- Terelle Jerricks
By Danny Simon
In Something from Nothing: The Art of Rap, directors Ice-T and Andy Baybutt succeed in threading a difficult needle in their quest to showcase the perspectives of famous musicians on their craft. This documentary eschews the expected celebrity egomania and gets at the process of how complex wordplay is inspired and constructed to fit the beat. And along the way, the film exposes a central truth often obscured by posturing and media noise. The artists that create rap are the biggest fans of all.

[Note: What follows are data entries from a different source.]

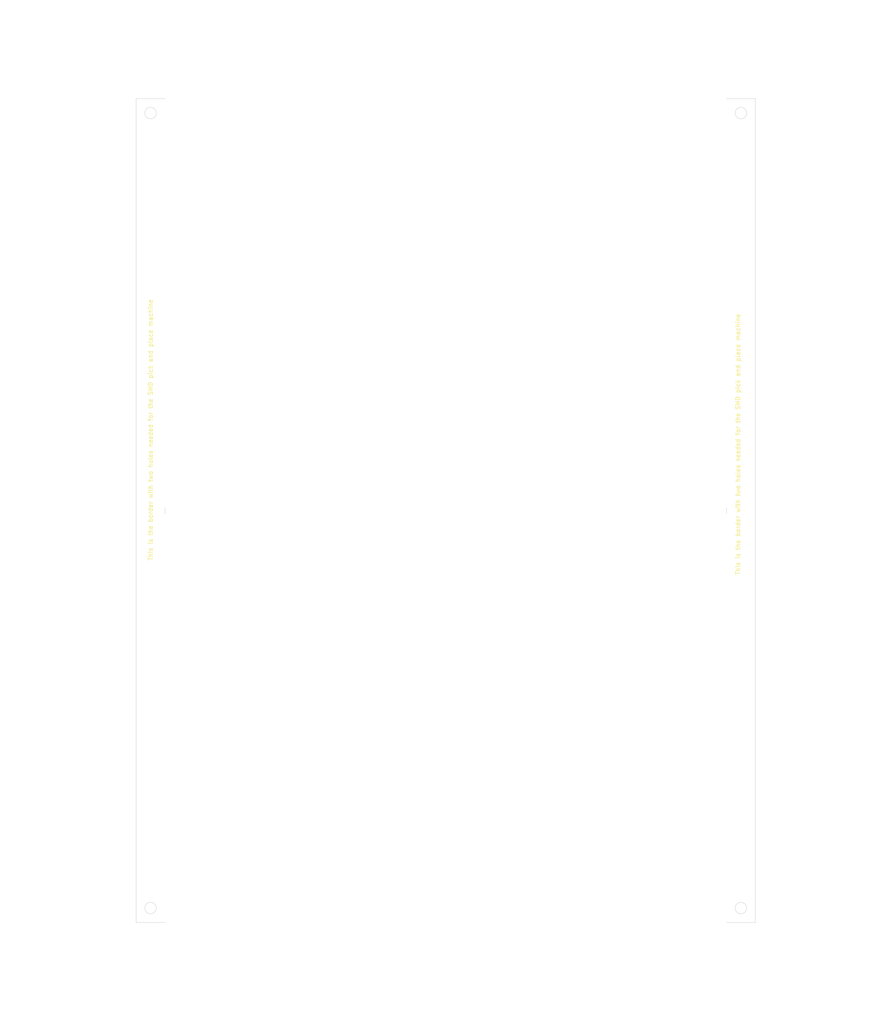
<source format=kicad_pcb>
(kicad_pcb (version 4) (host pcbnew no-vcs-found-product)

  (general
    (links 0)
    (no_connects 0)
    (area -7.7 15.3 296.7 370.7)
    (thickness 1.6)
    (drawings 33)
    (tracks 0)
    (zones 0)
    (modules 0)
    (nets 1)
  )

  (page A3 portrait)
  (layers
    (0 F.Cu signal)
    (31 B.Cu signal)
    (32 B.Adhes user)
    (33 F.Adhes user)
    (34 B.Paste user)
    (35 F.Paste user)
    (36 B.SilkS user)
    (37 F.SilkS user)
    (38 B.Mask user)
    (39 F.Mask user)
    (40 Dwgs.User user)
    (41 Cmts.User user)
    (42 Eco1.User user)
    (43 Eco2.User user)
    (44 Edge.Cuts user)
    (45 Margin user)
    (46 B.CrtYd user)
    (47 F.CrtYd user)
    (48 B.Fab user)
    (49 F.Fab user)
  )

  (setup
    (last_trace_width 0.25)
    (trace_clearance 0.2)
    (zone_clearance 0.508)
    (zone_45_only no)
    (trace_min 0.2)
    (segment_width 0.5)
    (edge_width 0.15)
    (via_size 0.6)
    (via_drill 0.4)
    (via_min_size 0.4)
    (via_min_drill 0.3)
    (uvia_size 0.3)
    (uvia_drill 0.1)
    (uvias_allowed no)
    (uvia_min_size 0.2)
    (uvia_min_drill 0.1)
    (pcb_text_width 0.3)
    (pcb_text_size 1.5 1.5)
    (mod_edge_width 0.15)
    (mod_text_size 1 1)
    (mod_text_width 0.15)
    (pad_size 1.524 1.524)
    (pad_drill 0.762)
    (pad_to_mask_clearance 0.2)
    (aux_axis_origin 50 50)
    (grid_origin 50 50)
    (visible_elements 7FFFFFFF)
    (pcbplotparams
      (layerselection 0x3fffc_80000001)
      (usegerberextensions false)
      (excludeedgelayer true)
      (linewidth 0.100000)
      (plotframeref true)
      (viasonmask false)
      (mode 1)
      (useauxorigin false)
      (hpglpennumber 1)
      (hpglpenspeed 20)
      (hpglpendiameter 15)
      (hpglpenoverlay 2)
      (psnegative false)
      (psa4output false)
      (plotreference true)
      (plotvalue true)
      (plotinvisibletext false)
      (padsonsilk false)
      (subtractmaskfromsilk false)
      (outputformat 2)
      (mirror false)
      (drillshape 2)
      (scaleselection 1)
      (outputdirectory output/tmp/))
  )

  (net 0 "")

  (net_class Default "Ceci est la Netclass par défaut"
    (clearance 0.2)
    (trace_width 0.25)
    (via_dia 0.6)
    (via_drill 0.4)
    (uvia_dia 0.3)
    (uvia_drill 0.1)
  )

  (gr_line (start 164 192) (end 50 193) (angle 90) (layer Cmts.User) (width 0.5))
  (gr_line (start 210 192) (end 245 193) (angle 90) (layer Cmts.User) (width 0.5))
  (gr_text "2 mm outline\nto close the line with the pasted parts\nfrom the boards" (at 187 192) (layer Cmts.User)
    (effects (font (size 1.5 1.5) (thickness 0.3)))
  )
  (gr_line (start 245 192) (end 245 194) (angle 90) (layer Edge.Cuts) (width 0.15))
  (gr_line (start 50 192) (end 50 194) (angle 90) (layer Edge.Cuts) (width 0.15))
  (gr_text V-Score (at 50 32 90) (layer Dwgs.User) (tstamp 55EEF2EB)
    (effects (font (size 1.5 1.5) (thickness 0.3)))
  )
  (gr_text V-Score (at 115 32 90) (layer Dwgs.User) (tstamp 55EEF2EA)
    (effects (font (size 1.5 1.5) (thickness 0.3)))
  )
  (gr_text V-Score (at 180 32 90) (layer Dwgs.User) (tstamp 55EEF2E9)
    (effects (font (size 1.5 1.5) (thickness 0.3)))
  )
  (gr_text V-Score (at 245 32 90) (layer Dwgs.User) (tstamp 55EEF2E8)
    (effects (font (size 1.5 1.5) (thickness 0.3)))
  )
  (gr_text "Please deactivate Cmts.User when viewing the finished panel !" (at -2 188 90) (layer Cmts.User)
    (effects (font (size 6 4) (thickness 1)))
  )
  (gr_text "Please deactivate Cmts.User when viewing the finished panel !" (at 292 202 90) (layer Cmts.User)
    (effects (font (size 6 4) (thickness 1)))
  )
  (gr_text "Please deactivate Cmts.User when viewing the finished panel !" (at 145 366) (layer Cmts.User)
    (effects (font (size 6 4) (thickness 1)))
  )
  (gr_text "Please deactivate Cmts.User when viewing the finished panel !" (at 148 21) (layer Cmts.User)
    (effects (font (size 6 4) (thickness 1)))
  )
  (gr_text "This is the border with two holes needed for the SMD pick and place machine" (at 249 170 90) (layer F.SilkS)
    (effects (font (size 1.5 1.5) (thickness 0.3)))
  )
  (gr_text "This is the border with two holes needed for the SMD pick and place machine" (at 45 165 90) (layer F.SilkS)
    (effects (font (size 1.5 1.5) (thickness 0.3)))
  )
  (gr_circle (center 250 55) (end 250 53) (layer Edge.Cuts) (width 0.15) (tstamp 55EED3BF))
  (gr_circle (center 250 331) (end 250 329) (layer Edge.Cuts) (width 0.15) (tstamp 55EED3B6))
  (gr_circle (center 45 331) (end 45 329) (layer Edge.Cuts) (width 0.15) (tstamp 55EED3AA))
  (gr_circle (center 45 55) (end 45 53) (layer Edge.Cuts) (width 0.15))
  (gr_line (start 255 50) (end 245 50) (angle 90) (layer Edge.Cuts) (width 0.15))
  (gr_line (start 255 336) (end 255 50) (angle 90) (layer Edge.Cuts) (width 0.15))
  (gr_line (start 245 336) (end 255 336) (angle 90) (layer Edge.Cuts) (width 0.15))
  (gr_line (start 40 336) (end 50 336) (angle 90) (layer Edge.Cuts) (width 0.15))
  (gr_line (start 40 50) (end 40 336) (angle 90) (layer Edge.Cuts) (width 0.15))
  (gr_line (start 50 50) (end 40 50) (angle 90) (layer Edge.Cuts) (width 0.15))
  (gr_text V-Score (at 245 354 90) (layer Dwgs.User)
    (effects (font (size 1.5 1.5) (thickness 0.3)))
  )
  (gr_text V-Score (at 180 354 90) (layer Dwgs.User)
    (effects (font (size 1.5 1.5) (thickness 0.3)))
  )
  (gr_text V-Score (at 115 354 90) (layer Dwgs.User)
    (effects (font (size 1.5 1.5) (thickness 0.3)))
  )
  (gr_text V-Score (at 50 354 90) (layer Dwgs.User)
    (effects (font (size 1.5 1.5) (thickness 0.3)))
  )
  (gr_line (start 245 346) (end 245 40) (angle 90) (layer Dwgs.User) (width 0.5))
  (gr_line (start 50 40) (end 50 346) (angle 90) (layer Dwgs.User) (width 0.5))
  (gr_line (start 180 346) (end 180 40) (angle 90) (layer Dwgs.User) (width 0.5))
  (gr_line (start 115 40) (end 115 346) (angle 90) (layer Dwgs.User) (width 0.5))

)

</source>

“If you don’t know how to listen to it, it doesn’t make sense. My mother is 80. She doesn’t know how to listen to no hip hop,” says DJ Premier during his short appearance. Like jazz, hip hop demands an open and patient mind to appreciate the subtle variations and stylistic differences that make each artist’s contribution unique.
Rap neophytes like myself are provided a brief education on the historical and cultural origins of the artform. Competitive trash talking on the streets, or playing the dozens, gave rise to MC battles where the sharpest minds won by using, in the words of Kool Moe Dee,“vocabulary as a weapon.” From pugilism, rap evolved into varied forms of storytelling.
Like in any arena, not everyone is equal in ability, so each artist has to hone their skills to compete in whatever way they can. Popularity is fleeting and entirely subjective.
“My fans are people who have a lot of time on their hands. College students and guys in prison,” says Raz Kass, whose complex and technical work seems to be perceived by some people as over intellectual and so not reflective of how people actually speak on the street, a style championed by the film’s creator.
Thankfully, the film mostly steers clear of what has become stale territory like East Coast -West Coast feuds and the harrowing journey to acceptance. Rap has been a legitimate artform for decades and its practitioners face many of the same career obstacles that confront entertainers of all stripes.
Totally unpretentious, The Art of Rap is not pretending to be an ecumenical rendering of rap as the directors focus only on famous rappers from New York, Detroit, and Los Angeles, and this geographic hopscotch leaves artists like Georgia based Outkast out of the story.
It takes a respected artist to assemble a collection of other famous artists and cut through the celebrity bullshit. As one of the most successful practitioners of the craft, Ice-T is likely one of the only people who could do the job. And strangely, after decades in the entertainment industry, he seems to have retained the vital street sense that made him famous in the first place.
Go see this film. Even if you don’t like hip hop, you’ll still be entertained by the often hysterical observations and distinct perspectives of the artists. If you don’t care about them, you can marvel at the directors’ success in executing a really ambitious and difficult task. And if you don’t care about that, go see Madagascar 3, you moron! This is the best documentary of the year.